══ Available data
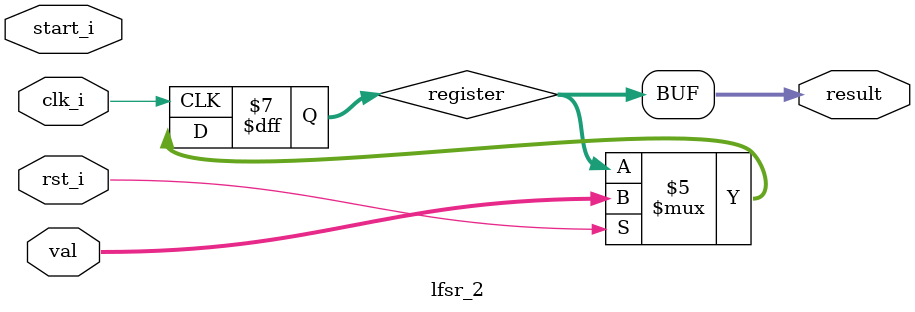
<source format=v>
`timescale 1ns / 1ps

module lfsr_2 (
    input wire clk_i,
    input wire rst_i,
    input wire [ 7 : 0 ] val,
    input wire start_i,
    output wire [ 7 : 0 ] result
);

reg [7:0] register;
assign result = register;

always @(posedge clk_i) begin
    if (rst_i) begin
        register <= val;
    end else if (start_i) begin
        
        buffer[0] <= 0;
        buffer[1] <= buffer[0];
        buffer[2] <= buffer[1];
        buffer[3] <= buffer[2] ^ buffer[7];
        buffer[4] <= buffer[3];
        buffer[5] <= buffer[4];
        buffer[6] <= buffer[5] ^ buffer[7];
        buffer[7] <= buffer[6] ^ buffer[7];
    end
end
endmodule

</source>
════
**Task item:** A line qualifies when it holds the word "input"; report all qualifying lines from the records above.

**Expected output:**
    input wire clk_i,
    input wire rst_i,
    input wire [ 7 : 0 ] val,
    input wire start_i,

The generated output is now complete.